Saved data entries
____

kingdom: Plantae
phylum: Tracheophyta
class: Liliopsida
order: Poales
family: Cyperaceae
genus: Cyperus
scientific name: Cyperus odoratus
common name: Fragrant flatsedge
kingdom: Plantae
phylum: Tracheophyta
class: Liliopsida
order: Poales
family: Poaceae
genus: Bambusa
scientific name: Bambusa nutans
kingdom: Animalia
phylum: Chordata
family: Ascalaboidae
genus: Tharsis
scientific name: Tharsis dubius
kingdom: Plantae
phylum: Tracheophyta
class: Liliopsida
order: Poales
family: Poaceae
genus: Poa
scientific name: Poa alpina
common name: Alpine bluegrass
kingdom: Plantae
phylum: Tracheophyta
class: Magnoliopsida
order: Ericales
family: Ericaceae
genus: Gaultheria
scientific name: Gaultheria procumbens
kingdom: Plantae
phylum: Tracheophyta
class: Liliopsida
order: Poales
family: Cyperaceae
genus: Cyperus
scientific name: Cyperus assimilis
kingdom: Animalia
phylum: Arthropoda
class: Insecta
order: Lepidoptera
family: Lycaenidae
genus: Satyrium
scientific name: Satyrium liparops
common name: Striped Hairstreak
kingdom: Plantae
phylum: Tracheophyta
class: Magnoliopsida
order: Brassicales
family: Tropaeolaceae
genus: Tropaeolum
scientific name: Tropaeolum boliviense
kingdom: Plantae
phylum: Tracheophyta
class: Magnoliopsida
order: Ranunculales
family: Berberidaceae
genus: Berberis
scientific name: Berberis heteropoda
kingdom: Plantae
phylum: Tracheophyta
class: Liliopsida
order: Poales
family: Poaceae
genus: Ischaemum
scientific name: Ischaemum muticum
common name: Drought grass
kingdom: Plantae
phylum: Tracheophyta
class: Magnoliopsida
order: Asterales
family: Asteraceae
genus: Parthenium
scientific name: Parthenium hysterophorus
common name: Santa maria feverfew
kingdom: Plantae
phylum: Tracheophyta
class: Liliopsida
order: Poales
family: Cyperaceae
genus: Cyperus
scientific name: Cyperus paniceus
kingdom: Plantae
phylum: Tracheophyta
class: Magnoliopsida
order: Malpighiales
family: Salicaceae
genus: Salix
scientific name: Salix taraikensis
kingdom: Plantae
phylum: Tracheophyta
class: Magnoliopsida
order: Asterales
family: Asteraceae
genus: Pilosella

____

(DIRECTION): Rewrite the listing, replacing every instance of "common name" with "vernacular name" and leaving everything else unchanged.

(TASK ANSWER):
kingdom: Plantae
phylum: Tracheophyta
class: Liliopsida
order: Poales
family: Cyperaceae
genus: Cyperus
scientific name: Cyperus odoratus
vernacular name: Fragrant flatsedge
kingdom: Plantae
phylum: Tracheophyta
class: Liliopsida
order: Poales
family: Poaceae
genus: Bambusa
scientific name: Bambusa nutans
kingdom: Animalia
phylum: Chordata
family: Ascalaboidae
genus: Tharsis
scientific name: Tharsis dubius
kingdom: Plantae
phylum: Tracheophyta
class: Liliopsida
order: Poales
family: Poaceae
genus: Poa
scientific name: Poa alpina
vernacular name: Alpine bluegrass
kingdom: Plantae
phylum: Tracheophyta
class: Magnoliopsida
order: Ericales
family: Ericaceae
genus: Gaultheria
scientific name: Gaultheria procumbens
kingdom: Plantae
phylum: Tracheophyta
class: Liliopsida
order: Poales
family: Cyperaceae
genus: Cyperus
scientific name: Cyperus assimilis
kingdom: Animalia
phylum: Arthropoda
class: Insecta
order: Lepidoptera
family: Lycaenidae
genus: Satyrium
scientific name: Satyrium liparops
vernacular name: Striped Hairstreak
kingdom: Plantae
phylum: Tracheophyta
class: Magnoliopsida
order: Brassicales
family: Tropaeolaceae
genus: Tropaeolum
scientific name: Tropaeolum boliviense
kingdom: Plantae
phylum: Tracheophyta
class: Magnoliopsida
order: Ranunculales
family: Berberidaceae
genus: Berberis
scientific name: Berberis heteropoda
kingdom: Plantae
phylum: Tracheophyta
class: Liliopsida
order: Poales
family: Poaceae
genus: Ischaemum
scientific name: Ischaemum muticum
vernacular name: Drought grass
kingdom: Plantae
phylum: Tracheophyta
class: Magnoliopsida
order: Asterales
family: Asteraceae
genus: Parthenium
scientific name: Parthenium hysterophorus
vernacular name: Santa maria feverfew
kingdom: Plantae
phylum: Tracheophyta
class: Liliopsida
order: Poales
family: Cyperaceae
genus: Cyperus
scientific name: Cyperus paniceus
kingdom: Plantae
phylum: Tracheophyta
class: Magnoliopsida
order: Malpighiales
family: Salicaceae
genus: Salix
scientific name: Salix taraikensis
kingdom: Plantae
phylum: Tracheophyta
class: Magnoliopsida
order: Asterales
family: Asteraceae
genus: Pilosella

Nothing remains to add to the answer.